Donkey Kong Country pode ter colocado DK no centro do palco novamente, mas também criou uma questão de identidade que a Nintendo ainda não explicou completamente. DKC apresentou uma família inteira de novos Kongs, incluindo o rabugento (mas adorável) Cranky Kong. O macaco envelhecido alegou ser o arcade original Donkey Kong que sequestrou Pauline. Se isso for verdade, quem é o Donkey Kong em DKC e o que aconteceu com DK Jr.?

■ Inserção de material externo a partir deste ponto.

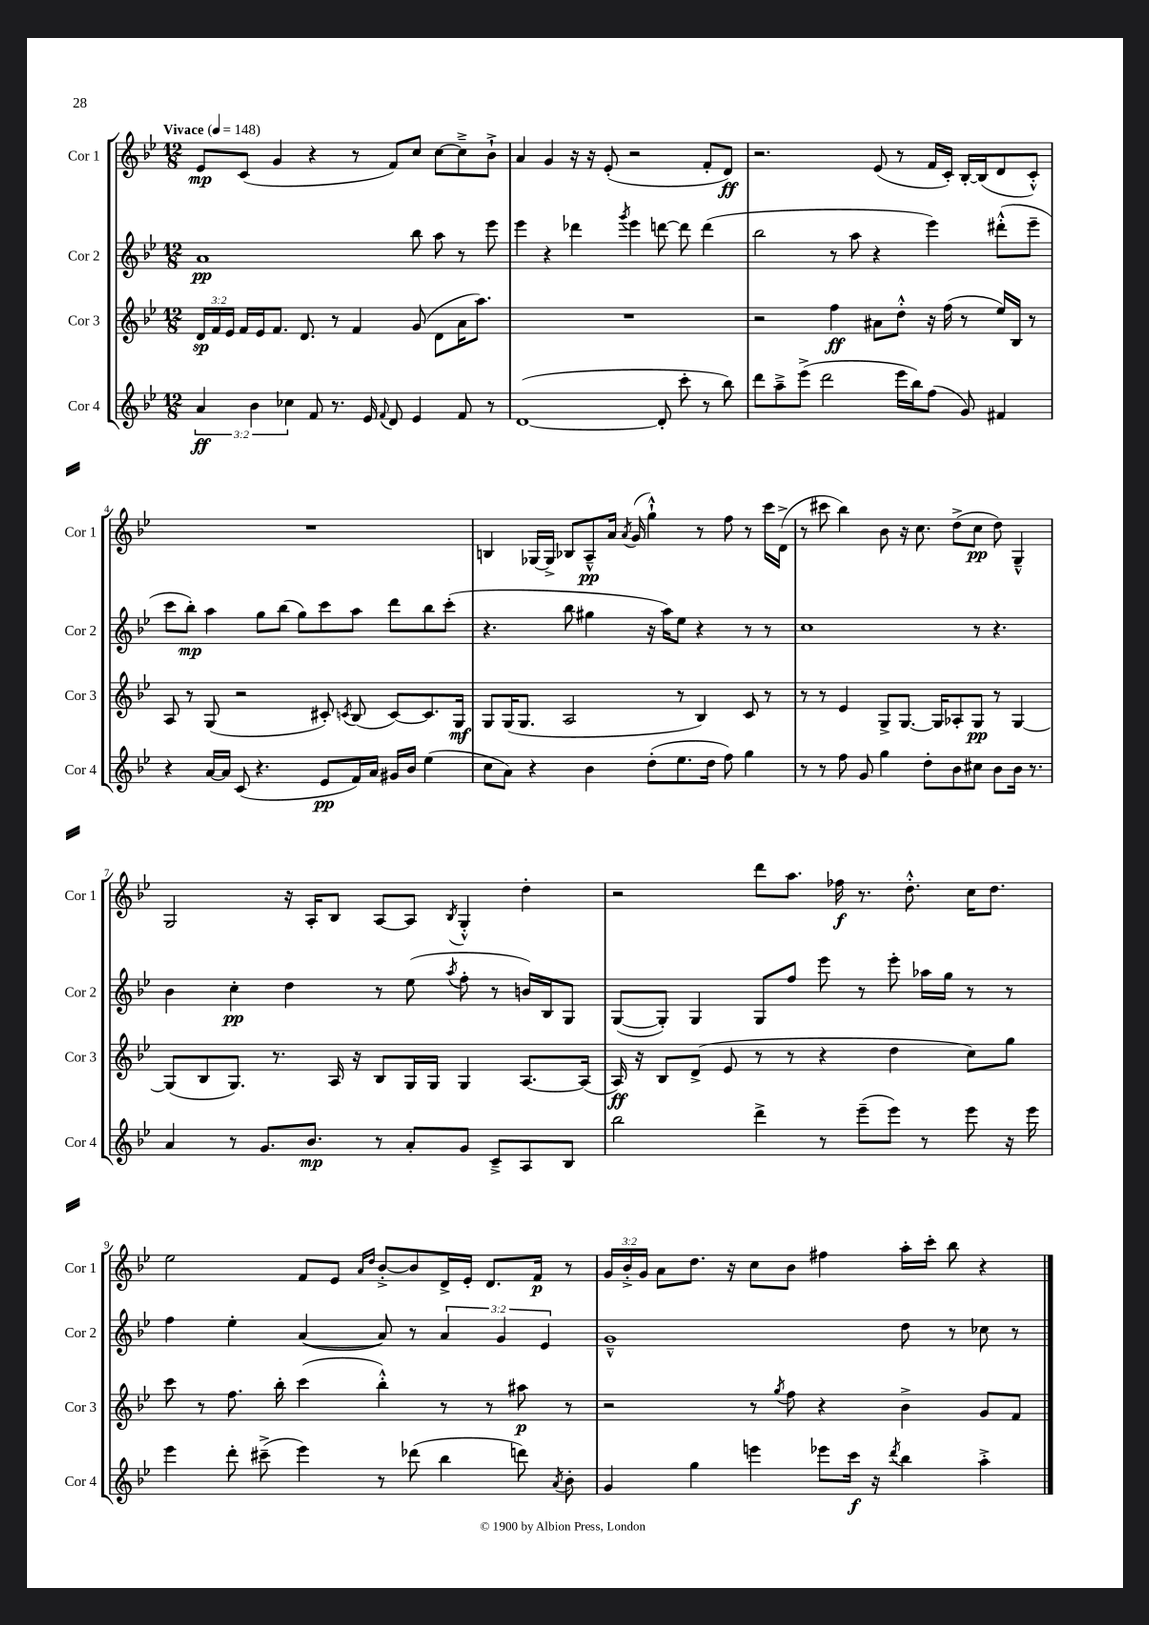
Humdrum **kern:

**kern	**kern	**kern	**kern
*staff4	*staff3	*staff2	*staff1
*clefG2	*clefG2	*clefG2	*clefG2
*k[b-e-]	*k[b-e-]	*k[b-e-]	*k[b-e-]
*M12/8	*M12/8	*M12/8	*M12/8
*MM148	*MM148	*MM148	*MM148
6a	24d	1a	8e-
.	24f	.	.
.	24e-	.	.
.	16f	.	(8c
6b-	.	.	.
.	16e-	.	.
.	8.f	.	4g
6cc-	.	.	.
.	8.d	.	.
8f	.	.	4r
8.r	8r	.	.
.	4f	.	8r
16e-	.	.	.
8qqf	.	.	.
8d	.	.	8f)
4e-	(8g	8bb-	8cc
.	8d	8aa	[8cc
8f	16a	8r	8cc~^]
.	8.aa)	.	.
8r	.	8eee-	8b-`^
=	=	=	=
([1d	1.r	4eee-	4a
.	.	4r	4g
.	.	4ddd-	16r
.	.	.	16r
.	.	.	(8e-'
.	.	8qggg	.
.	.	4eee-	2r
8d']	.	[8ddd	.
8ccc'	.	8ddd]	.
8r	.	(4ddd	8f'
8bb-)	.	.	8d)
=	=	=	=
8ddd	2r	2bb-	2.r
8aa~^	.	.	.
(8eee-^	.	.	.
2ddd	.	.	.
.	4ff	8r	.
.	.	8aa	.
.	8a#	4r	(8e-
16eee-	8dd'^^	.	8r
16bb-)	.	.	.
(8ff	16r	4eee-)	16f
.	(16ff	.	16c')
8g)	8r	.	[16B-'
.	.	.	(16B-]
4f#	16ee-)	(8ddd#'^^	8d
.	16B-	.	.
.	8r	8eee-~	8c'^^)
=	=	=	=
4r	8A	8ccc	1.r
.	8r	8bb-')	.
[16a	(8G	4aa	.
16a]	.	.	.
(8c	2r	.	.
4.r	.	8gg	.
.	.	(8bb-	.
.	.	8gg)	.
8e-	8c#')	8ccc	.
.	8qc	.	.
16f)	(8B-	8aa	.
16a	.	.	.
16g#	[8c)	8ddd	.
16b-	.	.	.
(4ee-	8.c]	8bb-	.
.	.	(8ccc'	.
.	16G	.	.
=	=	=	=
8cc	8G	4.r	4B
8a)	(16G	.	.
.	8.G	.	.
4r	.	.	[16G-
.	.	.	16G-^]
.	2A	8bb-	8B-
4b-	.	4gg#	8A~^^
.	.	.	16a
.	.	.	8qa
.	.	.	(16g
(8dd'	.	16r	4gg`^^)
.	.	16aa)	.
8.ee-	8r	8ee-	.
.	4B-)	4r	8r
16dd	.	.	.
8ff)	.	.	8ff
4gg	8c	8r	8r
.	8r	8r	16ccc
.	.	.	(16d^
=	=	=	=
8r	8r	1cc	8r
8r	8r	.	8ccc#
8ff	4e-	.	4bb-)
8g	.	.	.
4gg	8G^	.	8b-
.	[8.G	.	16r
.	.	.	8.cc
8dd'	.	.	.
.	16G]	.	.
8b-	8A-'	.	(8dd^
8cc#	8G	8r	8cc
8b-	8r	4.r	8dd)
16b-	[4G	.	4G~^^
8.r	.	.	.
=	=	=	=
4a	(8G]	4b-	2G
.	8B-	.	.
8r	8.G)	4cc'	.
8.g	.	.	.
.	8.r	.	.
.	.	4dd	16r
8.b-	.	.	16A'
.	16A	.	8B-
.	16r	.	.
8r	8B-	8r	[8A
8a'	16G	(8ee-	8A]
.	16G	.	.
.	.	8qaa	8qB-
8g	4G	8ff'	4G'^^
8c~^	.	8r	.
8A	[8.A	16b)	4dd'
.	.	16B-	.
8B-	.	8G	.
.	(16A]	.	.
=	=	=	=
2bb-	16A)	([8G	2r
.	16r	.	.
.	8B-	8G'])	.
.	(8d^	4G	.
.	8e-	.	.
4ddd^	8r	8G	8ddd
.	8r	8ff	8.aa
8r	4r	8eee-	.
.	.	.	16ff-
(8eee-~	.	8r	8.r
8eee-)	4dd	8eee-'	.
.	.	.	8.dd'^^
8r	.	16aa-	.
.	.	16gg	.
8eee-	8cc)	8r	16cc
.	.	.	8.dd
16r	8gg	8r	.
16eee-	.	.	.
=	=	=	=
4eee-	8ccc	4ff	2ee-
.	8r	.	.
8ddd'	8.ff	4ee-'	.
(8ccc#~^	.	.	.
.	16bb-'	.	.
4eee-)	(4ccc	([4a	8f
.	.	.	8e-
.	.	.	16qqa
.	.	.	16qqdd
8r	4bb-'^^)	8a])	[8b-'^
(8ddd-	.	8r	8b-]
4bb-	8r	6a	16d^
.	.	.	16e-'
.	8r	.	8.d
.	.	6g	.
8ddd)	8aa#	.	.
.	.	.	16f
.	.	6e-	.
8qa	.	.	.
8b-'	8r	.	8r
=	=	=	=
4g	2r	1g~^^	24g
.	.	.	24b-'^
.	.	.	24g
.	.	.	8a
4gg	.	.	8.dd
.	.	.	16r
4eee	8r	.	8cc
.	8qgg	.	.
.	8ff	.	8b-
8eee-	4r	.	4ff#
16ccc	.	.	.
16r	.	.	.
8qddd	.	.	.
4bb-	4b-^	8dd	16aa'
.	.	.	16ccc'
.	.	8r	8bb-
4aa'^	8g	8cc-	4r
.	8f	8r	.
==	==	==	==
*-	*-	*-	*-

Quando Rare estava no comando da mitologia de DK, Cranky às vezes dizia que era o pai de DK e outras vezes dizia ser seu avô, enquanto a Nintendo a princípio ignorou completamente a história de fundo quando Donkey Kong apareceu em outros jogos. Cranky ser o pai de DK faz mais sentido, já que isso significaria que DK é uma versão adulta de Junior, mas em suas aparições mais recentes supervisionadas pela Nintendo, Cranky é claramente identificado como o avô de DK. Então, o que aconteceu com Júnior? Ele não é visto há anos e se seu pai tem aproximadamente 97 anos de macaco, quantos anos ele pode ter? E, por falar nisso, por que Mario não envelheceu nos anos seguintes? Talvez essas sejam coisas que o mundo não deveria saber.

Muito de uma coisa boa

Depois de dominar as paradas de vendas na segunda metade do ciclo de vida do SNES, a Rare passou para o N64 e se tornou um dos, se não a desenvolvedor dominante para o sistema. A Rare usou o console para apresentar várias novas estrelas, incluindo Banjo-Kazooie e Jet Force Gemini, antes de retornar ao DK em Donkey Kong 64. Infelizmente, embora o jogo tenha sido bem feito, sua fórmula ficou obsoleta.

Além do rap tão ruim que é bom que inicia o jogo, o verdadeiro problema com o DK64 é que ele enterrou os jogadores em colecionáveis. Depois de desbloquear os cinco personagens jogáveis ​​diferentes, cada um tem moedas de cores diferentes para coletar junto com Bananas Douradas, Cocos de Cristal, chaves, rolos de filme, fones de ouvido e medalhas que estão espalhadas em cada estágio. A Rare era famosa por usar toneladas de colecionáveis ​​ocultos para estender o tempo de jogo, mas o DK64 levou isso a extremos tão ridículos que vários jogadores o rejeitaram. Após o DK64, muitos jogadores precisaram fazer uma pausa no mundo dos macacos.

Aventuras que nunca foram feitas para ser

Donkey Kong 64 acabou sendo o último hurra da Rare com o primata, apesar de ter vários jogos preparados para o Nintendo GameCube. Na foto acima está Donkey Kong Racing, um dos primeiros títulos exibidos para GC e até anunciado na embalagem norte-americana do sistema. Esse e dois outros jogos DK foram cancelados quando a Rare foi comprada por um improvável pretendente corporativo.

Após o sucesso de Country, a Nintendo tornou-se dona da Rare, mas quando o N64 foi para o pasto, a Nintendo optou por vender sua participação na Rare para a Microsoft. Uma vez que a MS conseguiu que a Rare trabalhasse em títulos para o Xbox e seu sucessor, a Nintendo cancelou vários títulos de Donkey Kong que de repente estavam faltando um desenvolvedor. No início, não estava claro para os fãs quem possuía quais personagens após a venda, mas eventualmente todos os personagens Country pertenciam à Nintendo. Sem surpresa, a editora levou o macaco de volta ao primeiro grupo naquele momento.